In seismic exploration, geophysical data are obtained by applying acoustic energy to the earth from an acoustic source and detecting seismic energy reflected from interfaces between different layers in subsurface formations. The seismic wavefield is reflected when there is a difference in acoustic impedance between the layers on either side of the interface.
Marine seismic prospection is generally made with seismic streamers which are towed through water behind a recorder vessel at a water depth normally between about six to about nine meters, but can be towed shallower or deeper. The streamers integrate sensors such as hydrophones to detect seismic signals corresponding to pressure waves. Seismic sources may be also towed behind the recorder vessel. Seismic sources may be for example air gun arrays or water gun arrays or other sources known to those skilled in the seismic art.

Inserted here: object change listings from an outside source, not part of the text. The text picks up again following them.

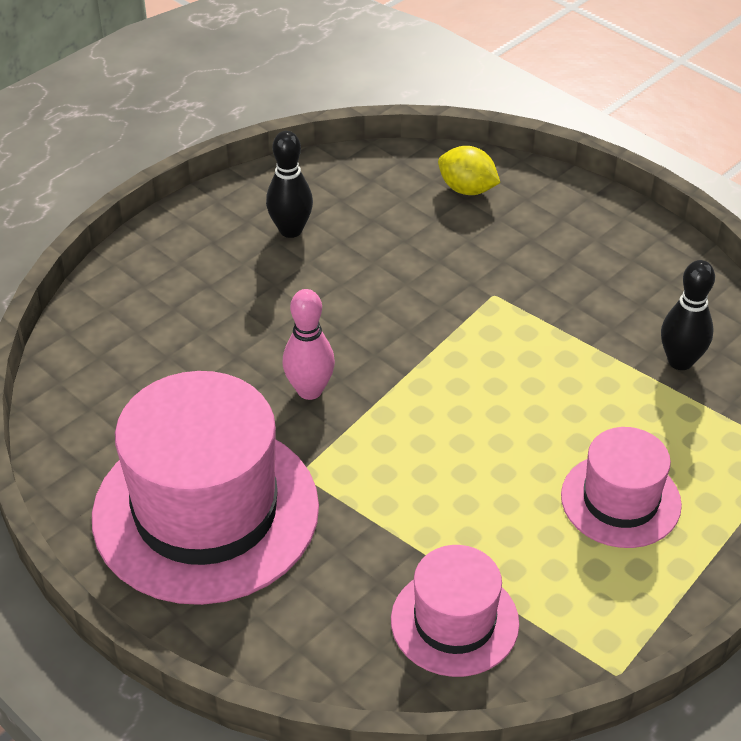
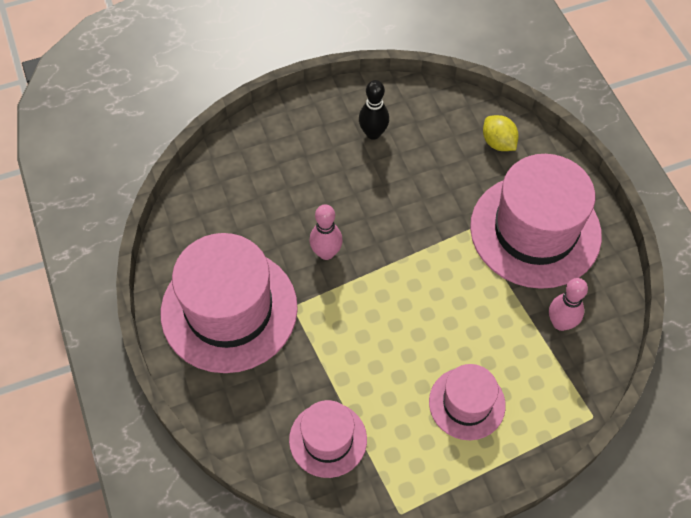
camera: 25 degrees right, 15 degrees up
(579, 270) = (535, 231): none -> pink hat
(680, 361) = (560, 323): black bowling pin -> pink bowling pin

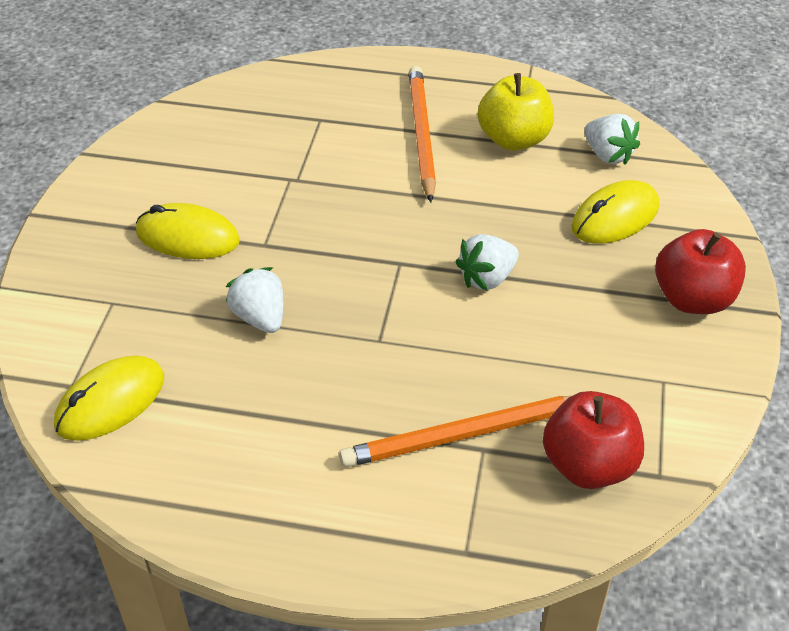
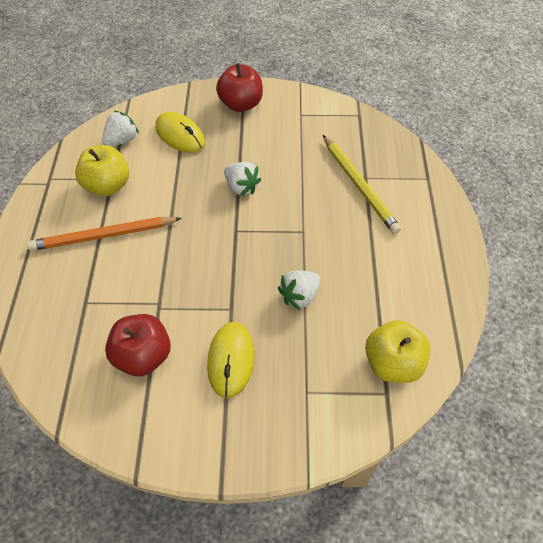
camera: 100 degrees left, 10 degrees up
(111, 402) = (392, 363): yellow mouse -> yellow apple
(464, 435) = (359, 185): orange pencil -> yellow pencil
(588, 465) = (362, 138): red apple -> red apple (143, 356)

In the following description, a seismic cable is understood to be a seismic streamer which can be maintained at a selected depth under a sea surface of a body of water (underwater position), or a cable lying on the sea bed (this last configuration is well known as Ocean Bottom array and the cables are in this case usually called Ocean Bottom Cables (OBC)).
The source may be towed behind a vessel to generate acoustic energy at varying locations or the source may be maintained in a stationary position.

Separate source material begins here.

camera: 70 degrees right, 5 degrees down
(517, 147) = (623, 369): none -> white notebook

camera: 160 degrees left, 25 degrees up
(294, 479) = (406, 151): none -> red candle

The seismic cables used for the seismic prospection generally comprise sensors, such as hydrophones or geophones, distributed along the seismic cables, data transmission lines (such as copper lines traditionally) extending along the full length of the seismic cables for conveying data signals issued from the sensors, controllers also distributed along the seismic cables and adapted for operating interface between the sensors and the data transmission lines, and power supplying lines for electrically supplying the controllers and the sensors.
Such current systems have limitations in terms of number of channels, due to data rate on the data transmission lines and have also limitation in term of allowable length.
Additionally, failures of in-sea controllers/sensors can have strong effects on the system since reparation generally requests seismic cables retrieval.
Some seismic cables have been designed with architecture tolerant to partial failure of a controller, by using redundant telemetry lines or redundant power supply lines (HV rails).
In case of failure on only one of the telemetry lines on the controller, or sensors, (i.e partial failure), the controllers are able to reroute the data through the redundant (not failed) telemetry line.
In case of power supply failure on only one of the HV rails (partial failure which is short failure most often), the redundant HV rail allows the system to work properly.
But when there is total in-sea controller failure (the controller does not work anymore), the active parts of the seismic cable located after this deficient controller are lost. In consequence, acquisition of data must be stopped, the seismic cable must be retrieved and the deficient controller must be changed.